Des représentants politiques et des partenaires du projet ont pu constater l’ampleur de cette machine d’ingénierie appelée à percer 4,6 kilomètres de tunnel jusqu’à la future station Anjou.
Arrivé au Port de Montréal en octobre dernier, le tunnelier – véritable usine souterraine – constitue une prouesse technologique rarement déployée au Québec. Sa roue de coupe, d’un diamètre de 9,7 mètres, excavera le roc tout en bétonnant le tunnel à mesure de son avancée.

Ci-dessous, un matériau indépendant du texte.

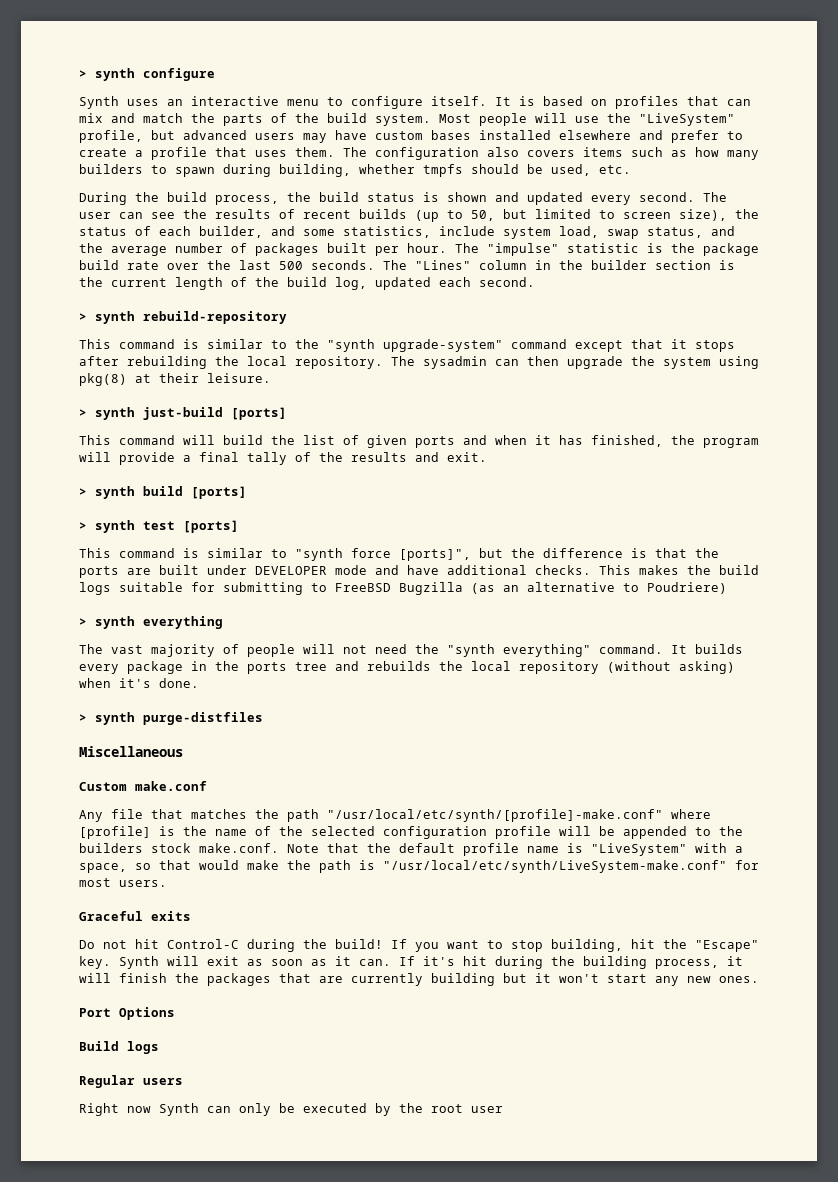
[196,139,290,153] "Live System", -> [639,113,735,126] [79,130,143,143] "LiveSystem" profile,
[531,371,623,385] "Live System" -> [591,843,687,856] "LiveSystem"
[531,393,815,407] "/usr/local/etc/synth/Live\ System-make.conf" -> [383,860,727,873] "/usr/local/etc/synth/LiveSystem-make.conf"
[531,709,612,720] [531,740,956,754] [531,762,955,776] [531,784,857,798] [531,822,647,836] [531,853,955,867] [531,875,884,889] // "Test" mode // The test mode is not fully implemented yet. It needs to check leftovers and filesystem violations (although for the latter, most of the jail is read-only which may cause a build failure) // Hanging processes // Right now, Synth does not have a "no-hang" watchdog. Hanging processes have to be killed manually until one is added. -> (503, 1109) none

Les équipes poursuivent actuellement l’assemblage final. Récemment, des composants majeurs, dont un engrenage de 204 tonnes, ont été descendus à près de 20 mètres sous le niveau du sol. La mise en opération est prévue au printemps prochain. Une fois activé, l’engin progressera à un rythme moyen de 10 à 15 mètres par jour, avec une arrivée anticipée à la station Anjou en 2028.
Conformément à la tradition, le tunnelier portera le nom d’une femme québécoise ayant marqué un domaine lié au projet, comme le génie, le développement durable ou le transport collectif. Dès le 9 mars, le public sera invité à choisir la marraine de l’équipement, dont l’identité sera dévoilée lors de son démarrage officiel.
Déployé sur 6 km, le prolongement de la ligne bleue ajoutera cinq stations de métro à l’est de Saint-Michel jusqu’à Anjou. Ce projet structurant pour le développement de l’est montréalais est réalisé en collaboration avec le ministère des Transports et de la Mobilité durable, l’Autorité régionale de transport métropolitain, la Ville de Montréal, la Société québécoise des infrastructures et la Société de transport de Montréal.